Mise sur le marché au printemps 2017, une nouvelle formule du Levothyrox, prescrit contre l’hypothyroïdie et fabriqué par le laboratoire Merck Serono, a été incriminée, entre mars 2017 et avril 2018, par quelque 31 000 patients victimes d’effets secondaires (fatigue, maux de tête, insomnies, vertiges, etc.).

Le fabricant nie toute sous-information : un plan de communication « extrêmement large », consistant en l’envoi de « 300 000 communications par courrier, fax et mail auprès de 100 000 professionnels de santé », avait été engagé au moment du lancement en France, fait-il valoir.

L’un des avocats du laboratoire, Me Jacques-Antoine Robert, a assuré dans sa plaidoirie que « pas une réglementation n’a été violée », tout en critiquant l’action collective lancée par la partie adverse. « Dans 200 dossiers, il y a zéro pièce. Des milliers d’autres sont incomplets et pour 800, il y a lieu de se poser la question », a estimé le conseil, hué à la clôture des débats.

Mystère toujours entier

Selon l’agence du médicament (ANSM) qui avait réclamé la nouvelle formule du Levothyrox à Merck dès 2012 – afin, selon elle, de rendre le produit plus stable – quelque 2,2 millions de malades de la thyroïde suivent ce traitement.

Avec l’ancienne formule, la teneur en lévothyroxine (une hormone de synthèse) pouvait varier d’un lot à l’autre, voire au sein du même lot avec le temps.

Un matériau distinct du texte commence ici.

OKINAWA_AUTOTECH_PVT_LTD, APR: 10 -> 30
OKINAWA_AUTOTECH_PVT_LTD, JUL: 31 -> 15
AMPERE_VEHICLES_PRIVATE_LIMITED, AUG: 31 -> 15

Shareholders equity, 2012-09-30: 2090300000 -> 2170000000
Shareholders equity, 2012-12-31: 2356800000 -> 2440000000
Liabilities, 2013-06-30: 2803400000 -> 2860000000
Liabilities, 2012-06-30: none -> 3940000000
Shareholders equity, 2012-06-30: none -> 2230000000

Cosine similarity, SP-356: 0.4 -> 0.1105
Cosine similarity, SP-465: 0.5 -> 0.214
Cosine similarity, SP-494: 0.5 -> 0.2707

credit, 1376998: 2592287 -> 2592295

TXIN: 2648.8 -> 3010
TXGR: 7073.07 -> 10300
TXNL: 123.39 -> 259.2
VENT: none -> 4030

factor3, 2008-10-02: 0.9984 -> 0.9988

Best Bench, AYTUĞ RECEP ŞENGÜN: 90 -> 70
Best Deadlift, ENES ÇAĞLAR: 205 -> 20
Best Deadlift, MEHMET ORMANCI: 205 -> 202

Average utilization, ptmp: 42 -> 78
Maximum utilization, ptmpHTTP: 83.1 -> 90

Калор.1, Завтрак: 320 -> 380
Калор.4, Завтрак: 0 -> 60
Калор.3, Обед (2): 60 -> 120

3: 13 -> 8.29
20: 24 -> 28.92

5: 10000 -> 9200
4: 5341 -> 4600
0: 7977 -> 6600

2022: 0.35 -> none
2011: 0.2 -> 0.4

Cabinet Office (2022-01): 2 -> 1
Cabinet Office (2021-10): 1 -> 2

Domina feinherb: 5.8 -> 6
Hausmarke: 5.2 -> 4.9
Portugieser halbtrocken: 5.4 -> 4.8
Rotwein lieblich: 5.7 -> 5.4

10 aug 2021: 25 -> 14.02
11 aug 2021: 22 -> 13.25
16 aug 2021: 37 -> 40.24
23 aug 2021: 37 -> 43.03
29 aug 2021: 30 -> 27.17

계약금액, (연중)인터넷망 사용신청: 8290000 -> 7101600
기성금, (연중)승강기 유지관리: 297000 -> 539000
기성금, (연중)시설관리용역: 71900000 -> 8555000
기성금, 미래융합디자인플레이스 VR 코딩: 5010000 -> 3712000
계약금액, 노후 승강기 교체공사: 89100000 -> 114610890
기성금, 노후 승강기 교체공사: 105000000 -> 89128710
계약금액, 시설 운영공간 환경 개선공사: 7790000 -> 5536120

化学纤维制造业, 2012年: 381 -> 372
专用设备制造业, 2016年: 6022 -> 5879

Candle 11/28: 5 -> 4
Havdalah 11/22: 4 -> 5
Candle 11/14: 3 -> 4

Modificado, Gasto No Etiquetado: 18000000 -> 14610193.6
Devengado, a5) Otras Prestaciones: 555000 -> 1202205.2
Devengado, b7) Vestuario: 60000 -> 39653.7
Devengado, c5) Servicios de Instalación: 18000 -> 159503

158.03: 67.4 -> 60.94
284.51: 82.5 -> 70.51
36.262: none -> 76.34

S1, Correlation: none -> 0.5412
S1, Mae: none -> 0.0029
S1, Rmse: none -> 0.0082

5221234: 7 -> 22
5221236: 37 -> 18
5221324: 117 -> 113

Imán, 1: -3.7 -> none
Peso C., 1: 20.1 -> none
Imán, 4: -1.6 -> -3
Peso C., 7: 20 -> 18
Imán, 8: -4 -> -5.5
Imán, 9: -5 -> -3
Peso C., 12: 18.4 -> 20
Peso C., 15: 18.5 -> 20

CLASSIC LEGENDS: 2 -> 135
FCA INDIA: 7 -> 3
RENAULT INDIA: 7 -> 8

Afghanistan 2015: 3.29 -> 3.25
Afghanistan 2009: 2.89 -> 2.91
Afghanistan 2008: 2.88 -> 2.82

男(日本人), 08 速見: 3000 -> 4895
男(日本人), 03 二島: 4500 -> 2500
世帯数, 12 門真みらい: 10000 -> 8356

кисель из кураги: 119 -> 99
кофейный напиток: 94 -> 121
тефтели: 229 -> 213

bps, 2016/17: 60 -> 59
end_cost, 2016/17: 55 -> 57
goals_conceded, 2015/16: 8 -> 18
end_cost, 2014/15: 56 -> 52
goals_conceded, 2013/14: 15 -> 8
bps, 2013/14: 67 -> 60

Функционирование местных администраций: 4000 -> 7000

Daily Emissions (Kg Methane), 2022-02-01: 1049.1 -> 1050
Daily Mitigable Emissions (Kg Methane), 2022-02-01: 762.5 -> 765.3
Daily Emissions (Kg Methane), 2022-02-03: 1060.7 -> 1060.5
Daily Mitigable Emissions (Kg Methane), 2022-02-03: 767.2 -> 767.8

Le changement apporté ne porte pas sur le principe actif mais sur d’autres substances, les excipients. Principale modification : le lactose a été remplacé par le mannitol, très courant dans l’alimentation et d’autres médicaments.

Trois rapports de pharmacovigilance successivement remis à l’ANSM n’ont pas permis de percer le mystère des effets indésirables dénoncés par les victimes.

Le 20 décembre, le ministère de la Santé a fait état d’une étude selon laquelle la prise du nouveau Levothyrox n’a pas entraîné « d’augmentation de problèmes de santé graves » mais s’est traduite par une « augmentation notable » des consultations médicales. Il a ajouté que des analyses réalisées par l’ANSM sur de nouveaux lots de médicaments confirmaient leur « bonne qualité ».

Autant de conclusions contestées par l’Association française des malades de la thyroïde, pour qui le doute doit persister compte tenu de l’ampleur des signalements.

L’affaire fait aussi l’objet, au pénal, d’une information judiciaire contre X instruite par le pôle santé du tribunal de grande instance de Marseille. Ouverte le 2 mars 2018 pour tromperie aggravée, blessures involontaires et mise en danger de la vie d’autrui, elle a été élargie depuis par le parquet au chef « d’homicide involontaire ».